In the book of Genesis, when God calls out, "Abraham," to order him to sacrifice his son Isaac, Abraham responds, "Here I am." Later, when Isaac calls out, "Father," to ask him why there is no animal to slaughter, Abraham responds, "Here I am."
How do we fulfill our conflicting duties as father, husband, son; wife and mother; child and adult? Jew and American? How can we be fully present to ourselves when we owe so much to others? These are the questions at the heart of Jonathan Safran Foer's first novel in eleven years.
Unfolding over three tumultuous weeks in present-day Washington D.C., "Here I Am" is the story of a fracturing family in a moment of crisis. As Jacob and Julia and their three sons are forced to confront the distances between the lives they think they want and the lives they are living, a catastrophic earthquake sets in motion a pan-Arab invasion of Israel. At stake is the very meaning of home--and the fundamental question of how much life one can bear.

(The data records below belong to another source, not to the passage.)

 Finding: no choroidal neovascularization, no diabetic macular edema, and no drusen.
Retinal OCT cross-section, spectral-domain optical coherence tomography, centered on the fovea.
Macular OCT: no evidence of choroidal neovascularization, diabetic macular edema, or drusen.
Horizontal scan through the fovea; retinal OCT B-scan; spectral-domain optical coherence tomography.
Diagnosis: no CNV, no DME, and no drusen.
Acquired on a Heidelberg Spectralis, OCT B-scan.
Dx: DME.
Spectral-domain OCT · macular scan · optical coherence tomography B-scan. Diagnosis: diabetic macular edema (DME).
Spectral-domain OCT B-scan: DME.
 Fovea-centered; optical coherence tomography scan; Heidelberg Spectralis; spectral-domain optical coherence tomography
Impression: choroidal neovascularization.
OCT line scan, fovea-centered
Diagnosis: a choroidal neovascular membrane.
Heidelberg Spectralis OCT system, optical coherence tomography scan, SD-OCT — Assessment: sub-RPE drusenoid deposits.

Showcasing the same high-energy inventiveness, hilarious irreverence, and emotional urgency that readers and critics loved in his earlier work," Here I Am "is Foer's most searching, hard-hitting, and grandly entertaining novel yet. It not only confirms Foer's stature as a dazzling literary talent but reveals a mature novelist who has fully come into his own as one of the most important writers of his generation.